Jumbo isn’t the only member of the Tufts community with a circus arts résumé. The current crop of graduate students includes a whole range of seasoned performers.

Students of child development are especially well represented, and they’re convinced that circus arts have real-world value. Take Jen Agans, ELIOT-PEARSON14, who started her circus training as a child in an alternative school. She notes that the work requires true discipline, and that getting through it develops confidence. Kids stumble, feel like quitting, and keep on practicing anyway, knowing that the result will be worth it. “I think that is a life skill, honestly,” she says. And Christina Zagarino, ELIOT-PEARSON12, a child fitness advocate with expertise in scarf juggling, points to another advantage. She’s observed that kids in circus camp often spend five days a week, eight hours a day exercising—and loving it. “This is great,” she remembers thinking. “Why isn’t everyone doing circus arts right now?”

In her day job, Tracy McAskill, G10, explores the nexus of theoretical and experimental physics. Then in her off-hours, she’s a contortionist, astounding audiences with surreal triumphs of flexibility. Either way, she pushes the boundaries of what’s possible.

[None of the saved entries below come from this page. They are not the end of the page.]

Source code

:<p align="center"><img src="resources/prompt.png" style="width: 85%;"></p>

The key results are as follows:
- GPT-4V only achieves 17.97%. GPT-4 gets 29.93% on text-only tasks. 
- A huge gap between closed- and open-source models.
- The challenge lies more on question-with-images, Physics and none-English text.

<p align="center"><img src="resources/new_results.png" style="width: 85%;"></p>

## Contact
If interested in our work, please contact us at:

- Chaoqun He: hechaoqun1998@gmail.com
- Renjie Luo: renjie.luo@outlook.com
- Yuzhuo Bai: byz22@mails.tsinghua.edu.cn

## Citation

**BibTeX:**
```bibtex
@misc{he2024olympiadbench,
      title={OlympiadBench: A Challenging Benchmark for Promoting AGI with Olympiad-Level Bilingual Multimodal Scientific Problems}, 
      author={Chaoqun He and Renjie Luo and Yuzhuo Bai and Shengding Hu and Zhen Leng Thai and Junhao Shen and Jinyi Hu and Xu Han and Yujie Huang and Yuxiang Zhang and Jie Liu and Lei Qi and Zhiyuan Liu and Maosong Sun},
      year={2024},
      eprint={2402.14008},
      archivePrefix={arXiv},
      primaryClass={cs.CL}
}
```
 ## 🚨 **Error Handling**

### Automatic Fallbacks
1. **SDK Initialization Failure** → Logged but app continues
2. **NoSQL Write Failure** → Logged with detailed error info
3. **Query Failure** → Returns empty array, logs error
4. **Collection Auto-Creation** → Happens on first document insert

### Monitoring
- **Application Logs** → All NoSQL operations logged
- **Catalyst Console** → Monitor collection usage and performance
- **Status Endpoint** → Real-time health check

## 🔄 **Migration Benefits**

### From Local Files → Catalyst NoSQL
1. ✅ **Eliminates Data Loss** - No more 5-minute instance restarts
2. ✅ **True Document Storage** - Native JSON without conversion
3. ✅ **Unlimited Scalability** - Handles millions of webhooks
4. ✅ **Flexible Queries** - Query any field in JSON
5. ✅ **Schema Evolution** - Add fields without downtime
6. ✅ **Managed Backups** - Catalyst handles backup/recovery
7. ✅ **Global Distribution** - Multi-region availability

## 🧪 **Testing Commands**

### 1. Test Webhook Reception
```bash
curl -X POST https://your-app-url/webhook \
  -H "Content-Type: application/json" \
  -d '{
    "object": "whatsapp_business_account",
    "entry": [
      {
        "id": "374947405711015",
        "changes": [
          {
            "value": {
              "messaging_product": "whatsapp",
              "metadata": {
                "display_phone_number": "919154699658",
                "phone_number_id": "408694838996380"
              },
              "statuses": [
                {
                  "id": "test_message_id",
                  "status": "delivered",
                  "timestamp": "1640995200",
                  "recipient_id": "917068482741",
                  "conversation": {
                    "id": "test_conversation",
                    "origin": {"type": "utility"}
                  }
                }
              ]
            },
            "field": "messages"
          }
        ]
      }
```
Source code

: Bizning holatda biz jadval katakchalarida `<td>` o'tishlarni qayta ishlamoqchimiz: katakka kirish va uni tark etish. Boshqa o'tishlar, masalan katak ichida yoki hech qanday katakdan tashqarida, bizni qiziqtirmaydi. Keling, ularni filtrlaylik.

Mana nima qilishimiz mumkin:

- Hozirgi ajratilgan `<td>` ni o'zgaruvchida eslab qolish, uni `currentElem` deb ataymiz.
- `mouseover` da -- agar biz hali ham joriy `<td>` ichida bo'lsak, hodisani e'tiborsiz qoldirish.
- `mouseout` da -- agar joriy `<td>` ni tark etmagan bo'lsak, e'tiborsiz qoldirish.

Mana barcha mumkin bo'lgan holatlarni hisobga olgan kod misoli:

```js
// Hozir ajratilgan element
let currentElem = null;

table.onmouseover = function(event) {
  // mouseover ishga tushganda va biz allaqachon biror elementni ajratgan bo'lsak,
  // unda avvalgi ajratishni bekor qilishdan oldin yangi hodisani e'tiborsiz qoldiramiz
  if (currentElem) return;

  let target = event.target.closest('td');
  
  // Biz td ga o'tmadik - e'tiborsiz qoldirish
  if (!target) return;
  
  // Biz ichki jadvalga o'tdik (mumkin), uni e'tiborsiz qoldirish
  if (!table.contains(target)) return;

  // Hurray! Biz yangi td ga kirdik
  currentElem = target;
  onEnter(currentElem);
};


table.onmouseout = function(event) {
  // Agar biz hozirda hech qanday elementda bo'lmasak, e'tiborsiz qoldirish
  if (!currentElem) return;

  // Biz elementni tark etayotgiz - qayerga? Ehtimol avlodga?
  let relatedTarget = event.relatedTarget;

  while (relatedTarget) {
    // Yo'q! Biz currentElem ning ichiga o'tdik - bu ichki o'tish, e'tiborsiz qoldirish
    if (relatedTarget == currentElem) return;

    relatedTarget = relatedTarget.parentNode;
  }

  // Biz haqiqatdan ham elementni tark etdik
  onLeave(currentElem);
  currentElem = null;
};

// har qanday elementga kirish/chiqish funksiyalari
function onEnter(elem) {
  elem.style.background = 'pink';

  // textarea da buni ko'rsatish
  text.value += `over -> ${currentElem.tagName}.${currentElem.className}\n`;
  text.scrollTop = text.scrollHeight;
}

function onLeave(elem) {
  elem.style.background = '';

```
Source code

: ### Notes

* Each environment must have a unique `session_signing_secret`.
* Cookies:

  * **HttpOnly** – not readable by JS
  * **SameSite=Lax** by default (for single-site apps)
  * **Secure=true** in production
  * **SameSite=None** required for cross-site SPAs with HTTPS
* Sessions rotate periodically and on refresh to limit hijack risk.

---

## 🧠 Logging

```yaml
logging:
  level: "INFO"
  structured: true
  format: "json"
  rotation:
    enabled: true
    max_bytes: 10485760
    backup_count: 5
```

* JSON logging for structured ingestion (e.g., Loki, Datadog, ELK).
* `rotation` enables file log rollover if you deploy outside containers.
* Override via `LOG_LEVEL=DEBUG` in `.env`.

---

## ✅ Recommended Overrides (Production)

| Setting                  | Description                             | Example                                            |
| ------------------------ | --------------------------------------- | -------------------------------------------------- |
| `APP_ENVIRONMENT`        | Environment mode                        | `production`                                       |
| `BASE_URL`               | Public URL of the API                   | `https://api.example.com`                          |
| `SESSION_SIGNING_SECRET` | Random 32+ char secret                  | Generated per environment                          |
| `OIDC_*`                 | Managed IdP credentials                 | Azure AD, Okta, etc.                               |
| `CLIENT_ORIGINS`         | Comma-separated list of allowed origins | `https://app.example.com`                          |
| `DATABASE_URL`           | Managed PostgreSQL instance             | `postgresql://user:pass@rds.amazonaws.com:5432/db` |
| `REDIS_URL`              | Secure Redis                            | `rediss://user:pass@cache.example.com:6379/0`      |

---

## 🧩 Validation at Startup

One day, after teaching a class in trapeze at a school for the deaf, it occurred to Suzanne Rappaport, BSOT13, then a performer with Circus Smirkus, that trapeze could be used as therapy. Since coming to Tufts, she’s only grown more sure of it.

Jeremy Warren, ELIOT-PEARSON13, counts knife juggling, fire eating, and sticking nails into his face among his skills. He believes that the circus, with its free-spirited celebration of the unconventional, could help kids’ emotional development.